O impacto nas redes sociais aponta desgaste
O caso teve impacto subitâneo no cenário do dedo, afetando a campanha pré-presidencial de Flávio Bolsonaro. O monitoramento feito pelo comentador de redes Pedro Barciela, que avaliou 535 milénio citações nas plataformas X, Instagram, Facebook e TikTok, indica que o senador se tornou escopo medial de críticas, associadas ao seu base a medidas econômicas impopulares.
Segundo o levantamento, 84% das publicações são potencialmente negativas em relação à tributação, tema que aparece diretamente ligado ao nome do senador. As menções incluem a geração do termo “Tariflavio” e associam o parlamentar à pressão contra o Pix e à submissão a interesses estrangeiros.
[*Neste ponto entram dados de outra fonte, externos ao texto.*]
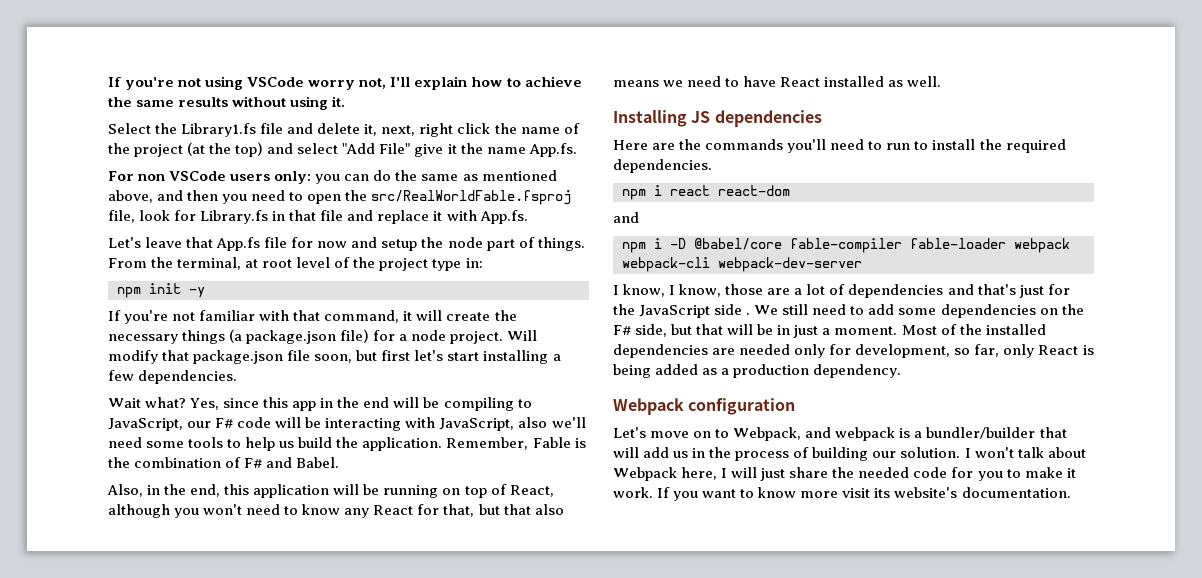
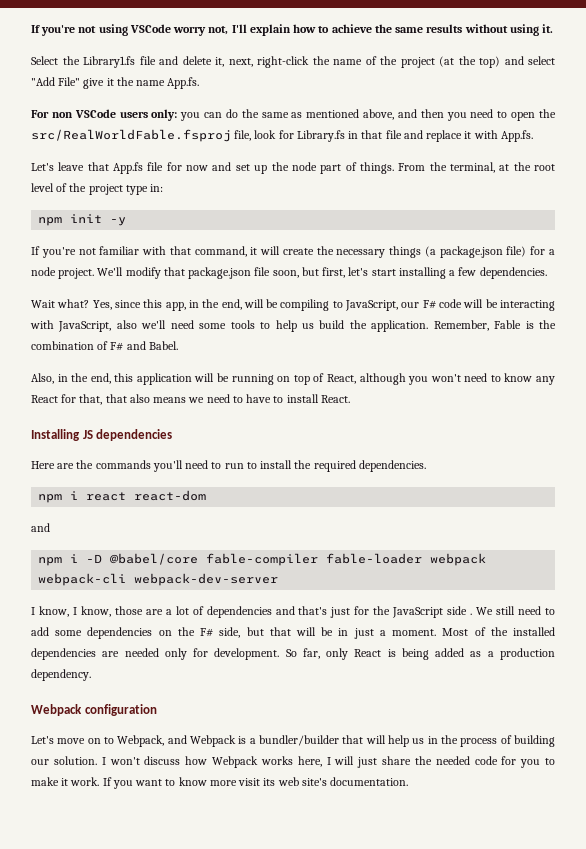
[419,123,491,137] right click -> [257,56,309,68] right-click
[381,239,418,251] setup -> [235,164,268,174] set up
(259, 263) none -> [513,162,531,171] the
[507,330,538,341] Will -> [97,267,124,276] We'll
[381,350,411,361] first -> [322,267,346,278] first,
[292,397,390,411] app in the end -> [165,299,242,311] app, in the end,
[478,504,500,515] but -> (103, 399) none
[780,76,942,87] React installed as well. -> [273,394,350,403] to install React.
[855,344,971,358] development, so -> [214,648,297,660] development. So
[835,427,896,441] webpack -> [190,735,236,747] Webpack
[643,447,670,458] add -> [387,735,409,747] help
[1017,447,1086,458] [613,467,677,481] talk about Webpack -> [144,756,293,768] discuss how Webpack works
[894,487,958,498] website's -> [277,777,327,786] web site's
Os dados detalham que 47% dos usuários culpam diretamente Flávio ou a família Bolsonaro pela provável tarifa.
Outra secção do debate centra-se na resguardo da utensílio de pagamento. Do totalidade analisado, 24% das postagens tratam o Pix uma vez que uma conquista pátrio, pública e gratuita, utilizando frases uma vez que “O Pix é nosso” e “O Pix é do Brasil e do povo brasílio”. Outros 13% afirmam que o sistema concorre com meios de pagamento privados, uma vez que cartões e WhatsApp Pay, reduzindo os custos de transação no país.
A viagem de Flávio Bolsonaro aos Estados Unidos e o registro fotográfico com Donald Trump são citados por 22% das publicações uma vez que o motivo do problema diplomático e mercantil. Ou por outra, 17% das mensagens acusam o grupo político de subserviência aos Estados Unidos, utilizando expressões uma vez que “traidores do país”.
Por outro lado, 11% das menções registradas são potencialmente positivas para a tributação e para Flávio Bolsonaro. Levante grupo rejeita a culpa do senador, argumentando que a investigação norte-americana (Seção 301) já existia anteriormente, ou atribui a culpa ao presidente Lula, ao Supremo Tribunal Federalista, ao ministro Alexandre de Moraes e a questões uma vez que desmatamento e depravação. Segmento do teor desta edição também afirma que o senador poderia usar seu relacionamento com Trump para negociar e evitar perdas. Outros 5% do debate centram-se exclusivamente nos aspectos técnicos da proposta do USTR.
A estudo de Barciela também mapeou o comportamento das bases políticas nas últimas 24 horas. O grupo anti-Bolsonaro concentrou a maior secção do debate, com 52% das interações. O cluster classificado uma vez que prelo representou 30%. O bolsonarismo e a oposição registraram 14% de participação, demonstrando uma postura majoritariamente reativa ao longo do dia, enquanto os usuários não polarizados representaram exclusivamente 3%.